Я умру за столом, опрокинув лицо на тетрадь,
Синева в синеву, как застыл небосвод над водой.
Я водою была. Я водою была голубой,
Я рекою была, и тебе я доныне верна.
Не осталось ни облачка больше меж мной и тобой,
Ни тебя, ни меня — никого. Беспредельность одна.
Он разлил по рюмкам зеленый ненастоящий вермут, выпил, слезы в глазах его стояли, он их и не скрывал.

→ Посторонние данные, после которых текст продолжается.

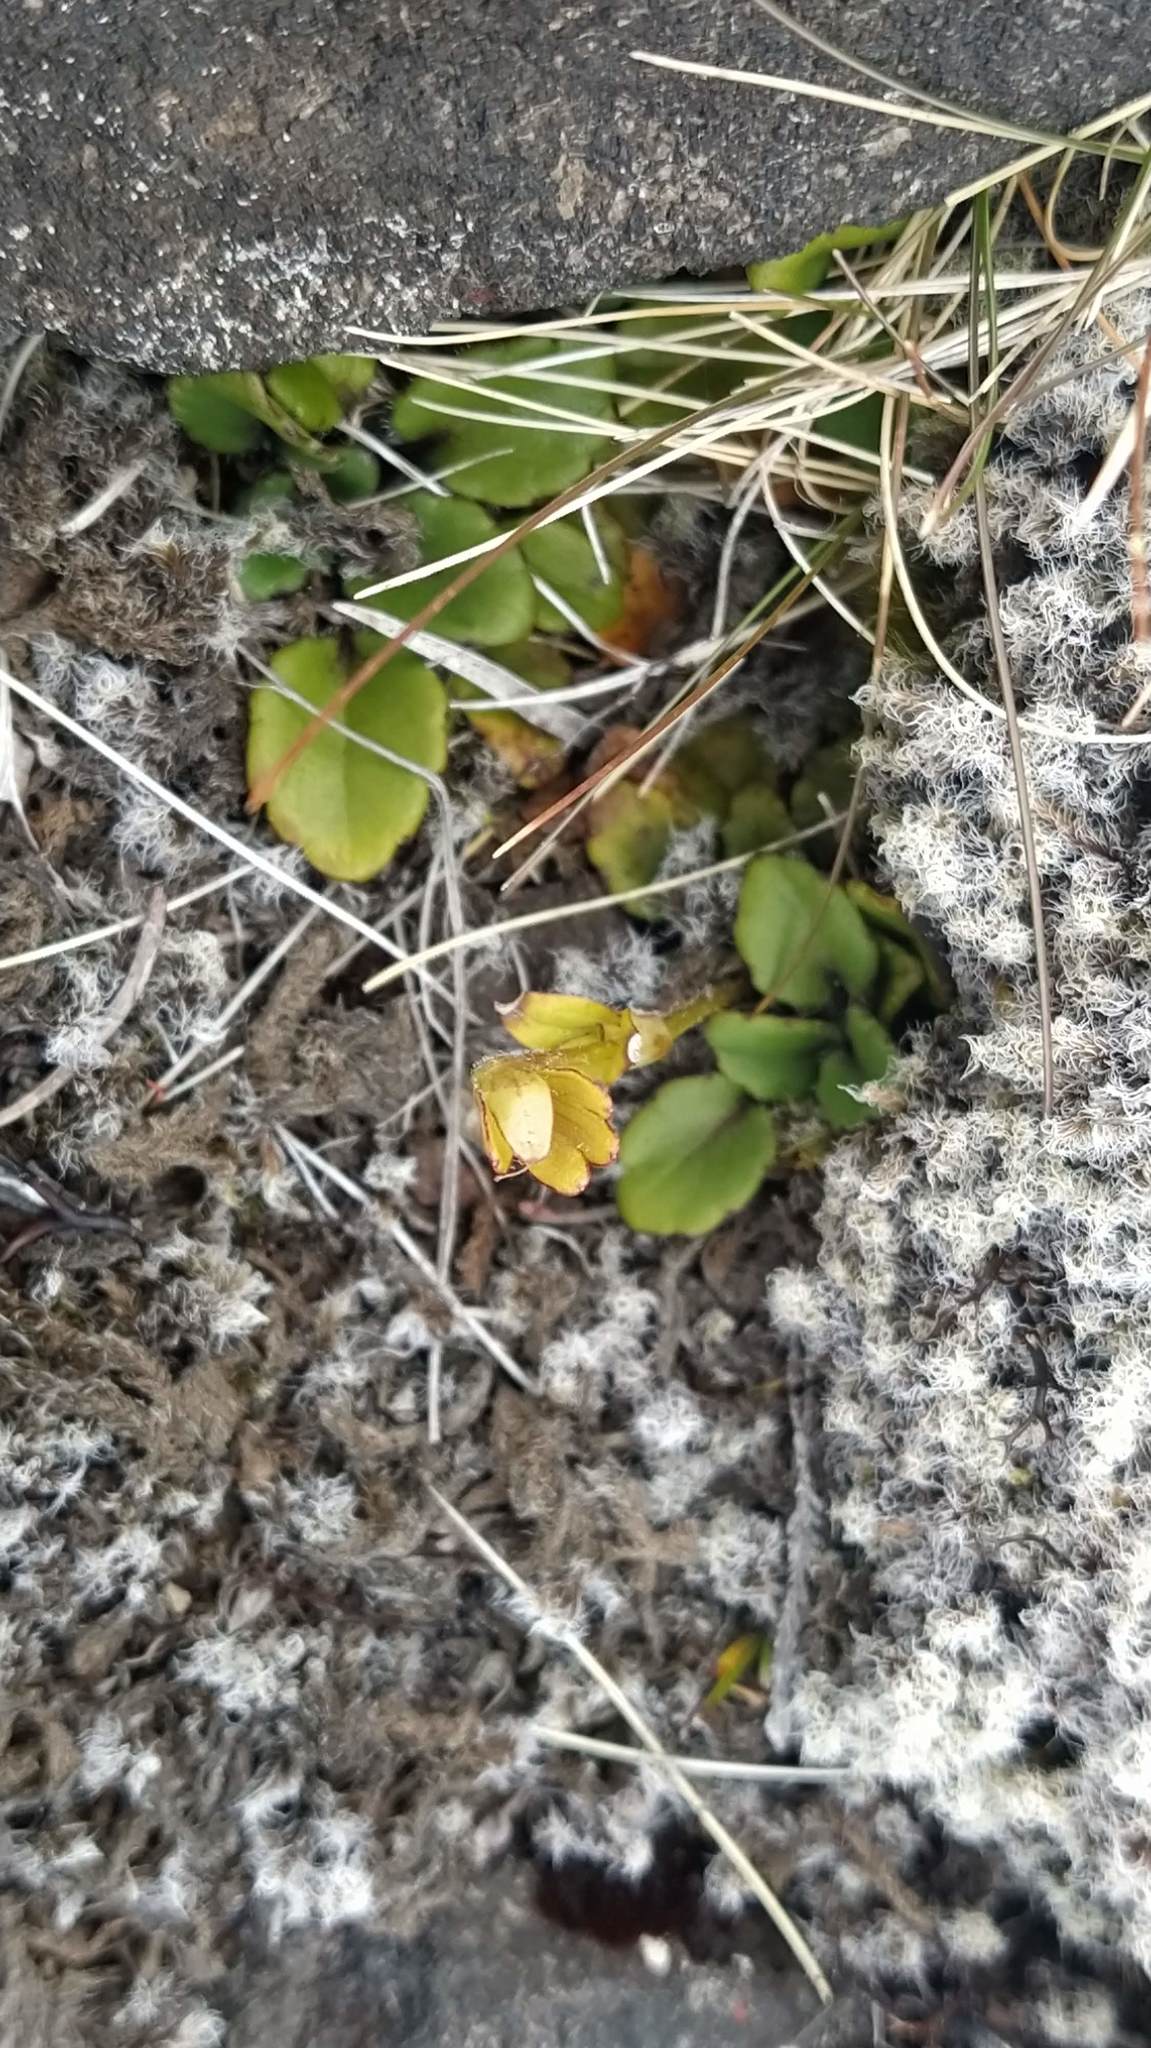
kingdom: Plantae
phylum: Tracheophyta
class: Magnoliopsida
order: Lamiales
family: Plantaginaceae
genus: Ourisia
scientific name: Ourisia vulcanica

— Что-то произошло со мной, не мог уснуть, лето из прошлого меня объяло, звучали в ушах моих экзотические названия греко-татарско-хазарского словаря из наших крымских прогулок и ее тогдашних забытых стихотворений, Топрах-Кая, Сюрю-Кая, Нимфей-Киммерик, Пантикапей, Керкинитида, мыс Феолент, Татар-Хабурга, Узук-Сырт, Инкерман, Чуфут-Кале, Эски-Кермен, Тмутаракань, Кафа, гавань Ад-Яр, ущелье Уч-Кош, охотилась, пробегая за ланью, богиня крымских тавров Дева Парфена, проносилась над полуночными розами бывших татарских садов коктебельская ведьма джады, проворочался я часа два да и пошел в вагон-ресторан, где вы меня и видите.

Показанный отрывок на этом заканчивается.